My use of value helps to unify and balance my composition. Throughout this whole project, I made an effort to keep a balance between the amount of dark and light areas. Keeping this precious equilibrium between values creates unification because it makes the whole piece balanced. I placed most of my dark values in the center of my drawing, while my lighter values were on the outer parts of my drawing.
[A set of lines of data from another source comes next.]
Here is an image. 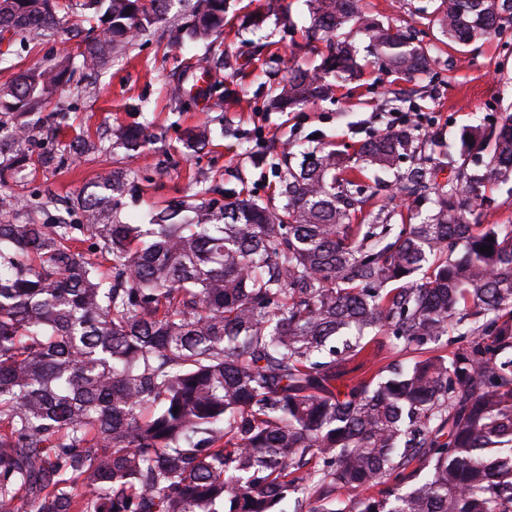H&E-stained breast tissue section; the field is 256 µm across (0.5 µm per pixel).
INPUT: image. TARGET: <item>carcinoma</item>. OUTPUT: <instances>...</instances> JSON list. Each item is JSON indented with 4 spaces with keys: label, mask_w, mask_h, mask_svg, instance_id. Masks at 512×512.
<instances>
[{
    "label": "carcinoma",
    "mask_w": 512,
    "mask_h": 512,
    "mask_svg": "<svg viewBox=\"0 0 512 512\" xmlns=\"http://www.w3.org/2000/svg\"><path fill=\"white\" fill-rule=\"evenodd\" d=\"M307 2L322 63L263 60L287 72L271 89L280 112L360 79L353 31L401 81L442 52L361 0ZM188 3L182 43L205 46L202 74L219 72L226 0H82L101 26L82 69ZM67 8L0 0V34H52ZM509 22L512 0H440L430 20L452 44ZM71 68L65 57L0 86L12 120L0 121V181L32 160ZM170 94L180 108L194 100L180 80ZM115 137L129 155L156 140L139 122ZM490 141L487 159L448 162L446 184L427 140L403 127L352 156L325 146L285 165L277 206L205 188L131 224L121 212L140 189L118 169L77 197L84 224L0 223V512H280L288 498L295 512H512V224L481 220L512 178V116ZM378 190L427 212H374ZM20 209L0 194V216ZM368 330L402 349L455 339L340 390Z\"/></svg>",
    "instance_id": "1"
}]
</instances>
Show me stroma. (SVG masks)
<instances>
[{"label": "stroma", "instance_id": "35a3bbf8", "mask_svg": "<svg viewBox=\"0 0 512 512\" xmlns=\"http://www.w3.org/2000/svg\"><path fill=\"white\" fill-rule=\"evenodd\" d=\"M228 5L234 26L224 34L222 48L236 73L232 83L238 93L235 102L222 111L207 101L176 111L166 88L175 75L192 71L196 55L204 48L173 44L171 24L152 27L135 40L122 60L107 63L99 74L75 76L70 87L54 92L31 145L37 155L84 133L97 139L95 154L81 161L68 158L49 169L28 166L9 179L7 190L47 203L50 212L69 211L71 223L81 224L85 221L82 212L72 207L76 197L98 174L112 171L120 162L145 190L139 202L124 210L132 221L163 201L194 198L204 183L233 198L246 196L271 203L276 177L269 165L257 164L256 155L287 146L299 151L324 145L349 153L386 129L392 115L382 106L394 85L391 77L376 68L361 78L356 93L342 88L335 99L295 112L268 110V76L247 65L251 43L255 36H263L291 63L317 68L320 53L305 45L308 8L304 0H228ZM257 11L263 13L264 22L256 31L250 19ZM96 26V20L75 6L55 34L30 39L24 45L0 43L6 57L0 64V85L33 65L78 56L83 46L79 39L70 38V30ZM438 72L437 80H419L417 93H405L401 115L411 114L413 105L423 107L421 137L442 136L432 147L437 161L486 158L488 144L463 143L462 135L478 124L499 125L512 113V53L496 38L452 44L443 53ZM144 120L155 129L154 144L131 157L113 148L110 132ZM204 125L211 129L209 143L201 149L187 148V130Z\"/></svg>", "mask_w": 512, "mask_h": 512}]
</instances>
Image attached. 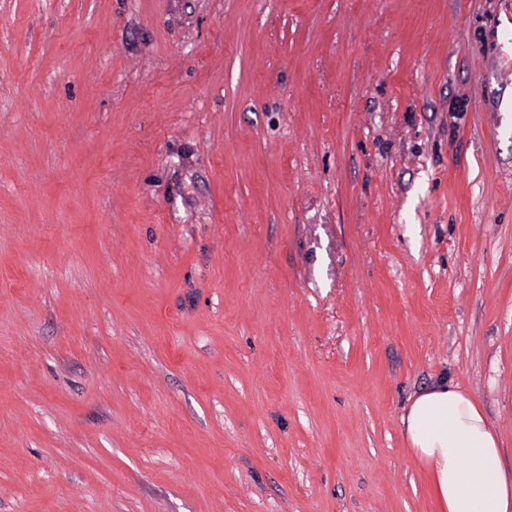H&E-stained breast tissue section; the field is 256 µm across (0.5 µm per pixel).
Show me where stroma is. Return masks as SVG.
I'll return each mask as SVG.
<instances>
[{"label": "stroma", "mask_w": 512, "mask_h": 512, "mask_svg": "<svg viewBox=\"0 0 512 512\" xmlns=\"http://www.w3.org/2000/svg\"><path fill=\"white\" fill-rule=\"evenodd\" d=\"M512 475V0H0V512H436ZM400 422L405 448L424 471L437 512L512 511L500 436L478 399L440 381L408 398Z\"/></svg>", "instance_id": "35a3bbf8"}]
</instances>
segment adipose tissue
<instances>
[{
	"label": "adipose tissue",
	"instance_id": "ef3b65f1",
	"mask_svg": "<svg viewBox=\"0 0 512 512\" xmlns=\"http://www.w3.org/2000/svg\"><path fill=\"white\" fill-rule=\"evenodd\" d=\"M400 422L438 512H512L500 436L478 399L441 381L411 395Z\"/></svg>",
	"mask_w": 512,
	"mask_h": 512
}]
</instances>
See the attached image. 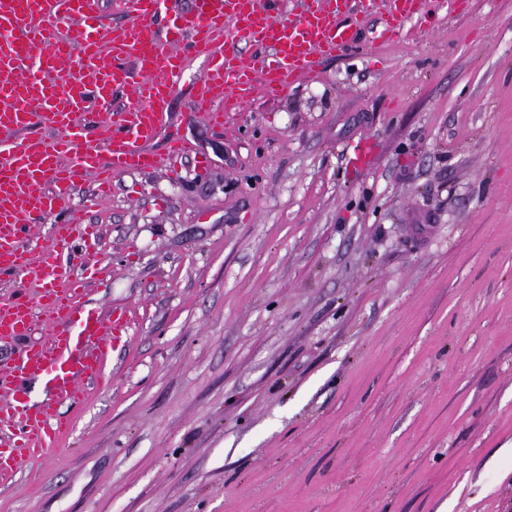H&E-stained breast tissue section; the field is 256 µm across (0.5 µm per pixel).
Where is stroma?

While completing this drawing, I ran into a few challenges. For one, I am not very good at coming up with patterns and symbols, so the whole planning portion of this drawing was difficult for me. Another thing that I struggled with was the placement of symbols and patterns. Even though I struggled with a few things, I feel like I had no problem with some areas. For example, I easily kept the balance between black and white. Also, I think that I had a fairly easy time creating the symbols after I had them planned.